Task description: Filter these entries down to lines holding "submitted".

[[ The records, beginning ]]

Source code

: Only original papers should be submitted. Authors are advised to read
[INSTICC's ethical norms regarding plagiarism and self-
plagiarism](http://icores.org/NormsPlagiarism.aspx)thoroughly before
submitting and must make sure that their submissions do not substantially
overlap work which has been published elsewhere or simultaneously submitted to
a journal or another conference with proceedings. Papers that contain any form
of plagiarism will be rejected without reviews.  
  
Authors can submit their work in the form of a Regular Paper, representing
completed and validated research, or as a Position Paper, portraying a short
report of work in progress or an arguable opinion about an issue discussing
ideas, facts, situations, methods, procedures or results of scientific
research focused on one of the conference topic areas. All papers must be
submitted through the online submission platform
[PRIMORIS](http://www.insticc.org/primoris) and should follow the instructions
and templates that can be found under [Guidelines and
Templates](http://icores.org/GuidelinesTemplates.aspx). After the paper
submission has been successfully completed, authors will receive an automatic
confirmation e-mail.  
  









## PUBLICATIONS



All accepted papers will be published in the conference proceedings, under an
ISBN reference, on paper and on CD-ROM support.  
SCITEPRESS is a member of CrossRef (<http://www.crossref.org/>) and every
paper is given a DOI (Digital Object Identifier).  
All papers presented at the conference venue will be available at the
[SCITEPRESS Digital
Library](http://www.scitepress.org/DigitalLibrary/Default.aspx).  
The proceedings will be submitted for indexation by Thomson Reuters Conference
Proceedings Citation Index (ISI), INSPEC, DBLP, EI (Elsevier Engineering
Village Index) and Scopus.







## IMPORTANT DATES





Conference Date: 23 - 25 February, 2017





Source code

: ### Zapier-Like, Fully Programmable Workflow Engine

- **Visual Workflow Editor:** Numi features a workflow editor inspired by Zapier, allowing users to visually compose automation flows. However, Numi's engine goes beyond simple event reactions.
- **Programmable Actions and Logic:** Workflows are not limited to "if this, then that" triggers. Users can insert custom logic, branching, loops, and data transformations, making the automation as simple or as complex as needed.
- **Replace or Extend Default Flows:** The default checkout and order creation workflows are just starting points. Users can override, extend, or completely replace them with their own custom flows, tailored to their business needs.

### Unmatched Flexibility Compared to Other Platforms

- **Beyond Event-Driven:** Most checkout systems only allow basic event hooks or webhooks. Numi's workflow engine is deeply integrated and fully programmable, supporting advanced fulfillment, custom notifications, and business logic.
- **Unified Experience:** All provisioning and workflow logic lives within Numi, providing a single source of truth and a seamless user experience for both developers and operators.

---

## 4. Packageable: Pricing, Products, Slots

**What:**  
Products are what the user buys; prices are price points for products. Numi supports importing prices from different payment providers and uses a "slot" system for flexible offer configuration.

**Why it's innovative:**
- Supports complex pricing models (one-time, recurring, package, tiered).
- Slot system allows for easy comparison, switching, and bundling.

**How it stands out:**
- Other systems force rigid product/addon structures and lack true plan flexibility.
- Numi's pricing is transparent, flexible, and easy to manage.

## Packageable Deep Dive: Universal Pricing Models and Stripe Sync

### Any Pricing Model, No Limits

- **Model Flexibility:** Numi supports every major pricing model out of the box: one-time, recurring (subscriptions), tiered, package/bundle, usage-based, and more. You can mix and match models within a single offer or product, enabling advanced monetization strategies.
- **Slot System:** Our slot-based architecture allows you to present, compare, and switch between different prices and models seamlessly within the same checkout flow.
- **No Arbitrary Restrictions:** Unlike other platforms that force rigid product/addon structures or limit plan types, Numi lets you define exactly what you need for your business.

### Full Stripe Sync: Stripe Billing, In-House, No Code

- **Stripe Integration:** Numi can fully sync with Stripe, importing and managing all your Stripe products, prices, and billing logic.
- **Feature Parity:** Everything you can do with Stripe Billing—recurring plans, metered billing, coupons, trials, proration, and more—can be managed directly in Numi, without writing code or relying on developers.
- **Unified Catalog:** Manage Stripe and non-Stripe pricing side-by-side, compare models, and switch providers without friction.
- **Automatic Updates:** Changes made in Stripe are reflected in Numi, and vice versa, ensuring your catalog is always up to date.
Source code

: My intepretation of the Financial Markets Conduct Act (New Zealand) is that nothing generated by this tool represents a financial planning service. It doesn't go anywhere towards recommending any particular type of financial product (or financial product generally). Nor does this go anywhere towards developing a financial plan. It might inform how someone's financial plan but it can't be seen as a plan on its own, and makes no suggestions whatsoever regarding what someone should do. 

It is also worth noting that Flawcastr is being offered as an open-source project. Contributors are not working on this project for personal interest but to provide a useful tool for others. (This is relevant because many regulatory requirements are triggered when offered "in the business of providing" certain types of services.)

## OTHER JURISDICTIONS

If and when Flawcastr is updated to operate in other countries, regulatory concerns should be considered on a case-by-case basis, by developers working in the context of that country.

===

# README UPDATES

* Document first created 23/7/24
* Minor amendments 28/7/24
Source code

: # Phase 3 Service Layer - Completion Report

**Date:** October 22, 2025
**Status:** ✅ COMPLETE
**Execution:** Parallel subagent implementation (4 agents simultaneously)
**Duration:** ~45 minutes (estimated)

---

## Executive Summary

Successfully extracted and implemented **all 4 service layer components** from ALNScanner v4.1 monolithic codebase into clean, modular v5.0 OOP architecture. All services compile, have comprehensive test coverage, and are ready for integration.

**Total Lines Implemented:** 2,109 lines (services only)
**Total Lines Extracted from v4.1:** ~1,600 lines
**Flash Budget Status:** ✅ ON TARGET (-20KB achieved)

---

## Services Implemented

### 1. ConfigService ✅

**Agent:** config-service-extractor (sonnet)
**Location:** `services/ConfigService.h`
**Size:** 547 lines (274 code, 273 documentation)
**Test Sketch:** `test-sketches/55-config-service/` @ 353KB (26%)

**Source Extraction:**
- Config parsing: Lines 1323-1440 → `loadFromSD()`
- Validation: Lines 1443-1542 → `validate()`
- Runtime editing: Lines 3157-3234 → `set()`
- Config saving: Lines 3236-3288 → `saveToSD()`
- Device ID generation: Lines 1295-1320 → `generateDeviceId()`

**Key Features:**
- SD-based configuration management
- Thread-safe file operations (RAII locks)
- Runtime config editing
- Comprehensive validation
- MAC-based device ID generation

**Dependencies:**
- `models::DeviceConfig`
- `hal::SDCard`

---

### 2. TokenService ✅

[[ The records, end ]]

Written response:
: Only original papers should be submitted. Authors are advised to read
overlap work which has been published elsewhere or simultaneously submitted to
submitted through the online submission platform
The proceedings will be submitted for indexation by Thomson Reuters Conference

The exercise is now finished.